**Your instructions**
The expected answer is the set of lines in the data below between the line holding "ΓΕΝΙΚΈΣ ΟΔΗΓΊΕΣ" and the line holding "Halbleiterkomponenten", inclusive, written out exactly.

**Study material**

[Start of section]

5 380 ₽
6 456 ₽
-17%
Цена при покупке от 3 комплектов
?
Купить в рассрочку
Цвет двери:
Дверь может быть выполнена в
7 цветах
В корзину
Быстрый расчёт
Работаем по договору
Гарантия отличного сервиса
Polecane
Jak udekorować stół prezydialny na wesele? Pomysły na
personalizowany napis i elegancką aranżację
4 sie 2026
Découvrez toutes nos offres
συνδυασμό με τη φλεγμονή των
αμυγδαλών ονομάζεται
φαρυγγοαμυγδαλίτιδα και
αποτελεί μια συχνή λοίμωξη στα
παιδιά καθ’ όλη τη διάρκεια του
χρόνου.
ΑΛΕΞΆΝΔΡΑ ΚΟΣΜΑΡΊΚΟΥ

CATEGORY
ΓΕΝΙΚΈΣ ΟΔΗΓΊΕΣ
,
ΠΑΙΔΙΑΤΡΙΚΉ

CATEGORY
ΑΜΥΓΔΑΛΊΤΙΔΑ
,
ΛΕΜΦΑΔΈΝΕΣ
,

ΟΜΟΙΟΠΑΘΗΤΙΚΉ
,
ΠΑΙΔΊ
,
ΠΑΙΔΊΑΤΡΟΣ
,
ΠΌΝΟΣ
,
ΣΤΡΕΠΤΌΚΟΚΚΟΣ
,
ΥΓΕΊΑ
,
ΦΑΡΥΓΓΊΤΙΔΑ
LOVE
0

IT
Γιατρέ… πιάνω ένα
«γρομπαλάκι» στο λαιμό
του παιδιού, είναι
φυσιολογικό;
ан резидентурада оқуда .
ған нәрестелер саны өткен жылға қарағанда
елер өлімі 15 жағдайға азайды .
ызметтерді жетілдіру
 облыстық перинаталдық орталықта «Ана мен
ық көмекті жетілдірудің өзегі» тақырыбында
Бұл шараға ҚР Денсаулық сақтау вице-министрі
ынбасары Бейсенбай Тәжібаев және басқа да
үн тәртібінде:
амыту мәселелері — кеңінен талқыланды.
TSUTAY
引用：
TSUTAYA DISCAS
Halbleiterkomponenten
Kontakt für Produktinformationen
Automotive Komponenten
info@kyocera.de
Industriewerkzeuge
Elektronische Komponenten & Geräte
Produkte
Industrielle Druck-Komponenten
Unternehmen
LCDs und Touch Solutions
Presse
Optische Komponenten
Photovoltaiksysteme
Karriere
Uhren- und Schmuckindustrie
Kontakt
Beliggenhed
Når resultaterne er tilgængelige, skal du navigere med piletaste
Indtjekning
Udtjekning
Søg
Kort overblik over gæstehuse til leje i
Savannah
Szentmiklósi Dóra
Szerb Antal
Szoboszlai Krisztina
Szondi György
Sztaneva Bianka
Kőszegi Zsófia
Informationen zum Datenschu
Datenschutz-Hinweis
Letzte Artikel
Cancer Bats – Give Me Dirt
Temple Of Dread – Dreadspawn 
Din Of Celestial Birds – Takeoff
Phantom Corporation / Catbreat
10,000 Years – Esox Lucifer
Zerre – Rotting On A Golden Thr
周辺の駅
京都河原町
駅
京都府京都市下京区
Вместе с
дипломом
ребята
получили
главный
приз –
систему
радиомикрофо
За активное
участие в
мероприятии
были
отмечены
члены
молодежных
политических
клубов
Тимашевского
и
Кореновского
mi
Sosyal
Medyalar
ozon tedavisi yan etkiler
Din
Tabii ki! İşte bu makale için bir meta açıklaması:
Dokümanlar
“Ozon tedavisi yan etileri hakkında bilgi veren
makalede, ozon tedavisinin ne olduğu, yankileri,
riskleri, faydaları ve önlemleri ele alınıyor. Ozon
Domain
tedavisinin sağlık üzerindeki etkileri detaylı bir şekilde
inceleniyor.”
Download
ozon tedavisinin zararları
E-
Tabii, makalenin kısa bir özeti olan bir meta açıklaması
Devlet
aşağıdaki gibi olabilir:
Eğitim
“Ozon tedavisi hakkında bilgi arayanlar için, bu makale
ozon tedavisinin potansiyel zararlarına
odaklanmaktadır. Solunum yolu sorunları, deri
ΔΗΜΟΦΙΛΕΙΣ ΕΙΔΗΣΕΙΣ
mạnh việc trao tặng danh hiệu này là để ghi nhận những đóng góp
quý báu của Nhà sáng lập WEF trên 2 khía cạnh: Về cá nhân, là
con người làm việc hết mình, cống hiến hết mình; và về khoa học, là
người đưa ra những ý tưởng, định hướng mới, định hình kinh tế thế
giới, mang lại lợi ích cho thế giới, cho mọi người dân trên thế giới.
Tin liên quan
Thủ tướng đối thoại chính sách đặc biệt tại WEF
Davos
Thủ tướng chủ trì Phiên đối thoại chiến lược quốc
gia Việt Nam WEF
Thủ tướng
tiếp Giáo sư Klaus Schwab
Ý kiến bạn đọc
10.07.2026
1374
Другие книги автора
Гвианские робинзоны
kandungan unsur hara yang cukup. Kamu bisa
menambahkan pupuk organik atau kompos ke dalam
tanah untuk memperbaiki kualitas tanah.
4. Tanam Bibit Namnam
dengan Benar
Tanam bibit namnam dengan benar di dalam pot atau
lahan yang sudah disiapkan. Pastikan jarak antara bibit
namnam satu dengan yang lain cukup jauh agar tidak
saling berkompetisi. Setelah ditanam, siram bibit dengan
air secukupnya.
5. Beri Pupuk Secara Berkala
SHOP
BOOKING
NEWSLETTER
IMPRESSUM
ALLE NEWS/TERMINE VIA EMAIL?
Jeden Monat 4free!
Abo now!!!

[End of section]

**Result of the exercise**
ΓΕΝΙΚΈΣ ΟΔΗΓΊΕΣ
,
ΠΑΙΔΙΑΤΡΙΚΉ

CATEGORY
ΑΜΥΓΔΑΛΊΤΙΔΑ
,
ΛΕΜΦΑΔΈΝΕΣ
,

ΟΜΟΙΟΠΑΘΗΤΙΚΉ
,
ΠΑΙΔΊ
,
ΠΑΙΔΊΑΤΡΟΣ
,
ΠΌΝΟΣ
,
ΣΤΡΕΠΤΌΚΟΚΚΟΣ
,
ΥΓΕΊΑ
,
ΦΑΡΥΓΓΊΤΙΔΑ
LOVE
0

IT
Γιατρέ… πιάνω ένα
«γρομπαλάκι» στο λαιμό
του παιδιού, είναι
φυσιολογικό;
ан резидентурада оқуда .
ған нәрестелер саны өткен жылға қарағанда
елер өлімі 15 жағдайға азайды .
ызметтерді жетілдіру
 облыстық перинаталдық орталықта «Ана мен
ық көмекті жетілдірудің өзегі» тақырыбында
Бұл шараға ҚР Денсаулық сақтау вице-министрі
ынбасары Бейсенбай Тәжібаев және басқа да
үн тәртібінде:
амыту мәселелері — кеңінен талқыланды.
TSUTAY
引用：
TSUTAYA DISCAS
Halbleiterkomponenten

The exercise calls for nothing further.